With nearly two decades of hits, a successful 12th season of his famed Ibiza Subliminal Sessions and seven years on the Las Vegas scene, Colombian-American DJ Erick Morillo’s impact has stood the test of time. His rise from humble upbringings in the Dominican Republic and New Jersey is evident in his early Latin- and reggae-infused beats. Although some argue the pop nature of his work may have hurt his street cred, he has achieved subsequent success in both the commercial and underground arenas. We got Morillo’s take on how his sound has evolved, the story behind his newly formed collaborative, Sympho Nympho, and just how crazy DJ life can be. Morillo plays Marquee on Oct. 13.
Early on, with Reel 2 Real, your sound was definitely more pop with “I Like To Move It,” and progressed to more underground house beats. Do you think you’ve come full circle with commercial hits such as “Elephant” and recent remixes of “Live Your Life,” Diddy’s “Hello Good Morning” and Cassie’s “King of Hearts?”
When I did “I like To Move It,” that was really an underground record, and as it became more of a pop sensation that opened the door to travel and allowed me to see Europe. That was the best thing that ever happened to me, and my career took off. When I came to England and saw their DJ culture I was looking up to David Morales and Louis Vega. They were gods in those days. I thought, “I’m a DJ, I can do this” and went from there to now. Twenty years later, my career has exploded in America. Now I do a little of everything, from underground to records for the commercial stars.
Despite the recent focus on commercial house, your live sets have stayed fairly underground. How do you maintain that, especially here in the States where people may not be quite as familiar with the deeper sounds?
For me, I’ve been doing this for such a long time that I would like to think people expect nothing from me. I can come from anywhere doing underground/tribal or pop/commercial tracks. It’s about being able to do it all.
You’re known for producing incredibly long live sets that go till 9 a.m. How do you do that?
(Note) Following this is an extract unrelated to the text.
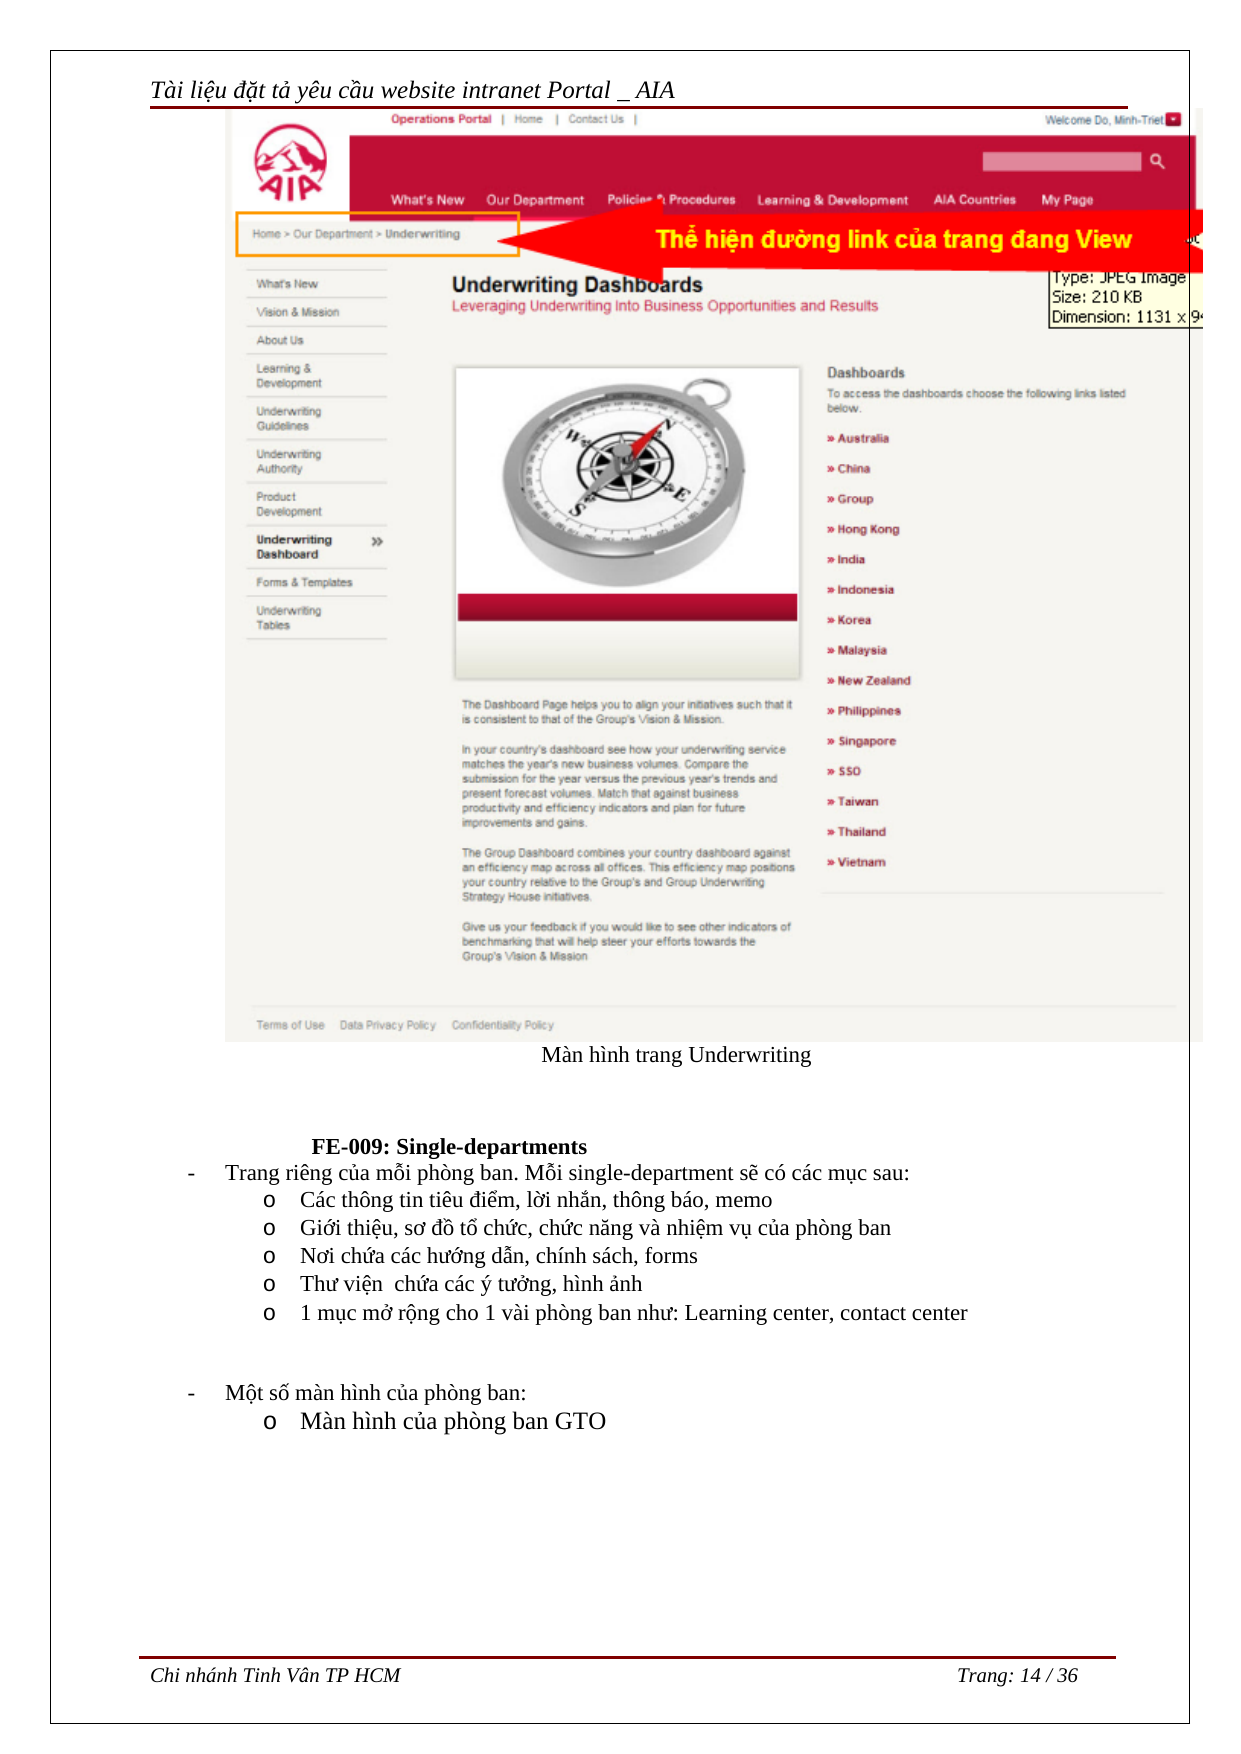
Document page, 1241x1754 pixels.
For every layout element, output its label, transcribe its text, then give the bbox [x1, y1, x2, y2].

I just enjoy the vibe, and when you commit with a crowd it’s such a good feeling. If the vibe is good, nine hours feels like two hours. What I like about Marquee is that I get to play really what I like. I play my hard beats. It’s always a late one!
You and Steve Angello have been BFF’s on Twitter lately. Any projects in the works?
We had made a record together in my house, but haven’t released it. There is nothing in the pipeline, but don’t be surprised if something happens soon.
The video for “Murder the Dance Floor” was intense. What was the inspiration?
I wanted to do something with Harry Romero and Jose Nunez, so we created Sympho Nympho. We wanted to do something gritty, a little reggae and bass driven. The vibe in the studio lent itself to it [and that resulted in the product].
Will you be focusing more on the Sympho Nympho collabs than solo projects over the next year?
Absolutely! The first one was “Murder the Dance Floor,” and the next one will be Sean Paul’s “Feeling It Tonight,” out late September.
Some are calling Sympho Nympho the next Swedish House Mafia. Do you think you guys will take their place once they disband?
No, the Swedes have their thing going on, and what we are doing is bringing a collective of producers together who have known themselves for a long time. We’re a collection of house producers who have made house music through [stylistic] changes [over the years]. There is nothing we don’t touch—from minimal to dubstep.
You told DJ Mag you have laser lights in your bedroom. What’s that about?
[Laughs] I do; I have them in all my bedrooms! When it’s tough to get into the mood, you turn them on and it puts a constellation on your ceiling. It’s pretty cool.
I heard you’re a Prince fan. Any plans to work with him?
Ahhh, I would love to! I have put my messages out and would love to, but not yet.
Rumor has it that after your last Marquee gig you stepped on a broken champagne glass, went to the hospital in Australia, where they wanted to do surgery and you delayed the procedure till you got back to New York the following day. That sounds hard-core!
Yeah, that’s definitely true! A flute of the champagne went through my sneaker while I was DJing, and EMS was pulling out while I was spinning. The show must go on!
You’ve said that Miami is your winter home. What about Vegas?
Vegas I love, but Miami is my home base. Vegas is the Ibiza of the world!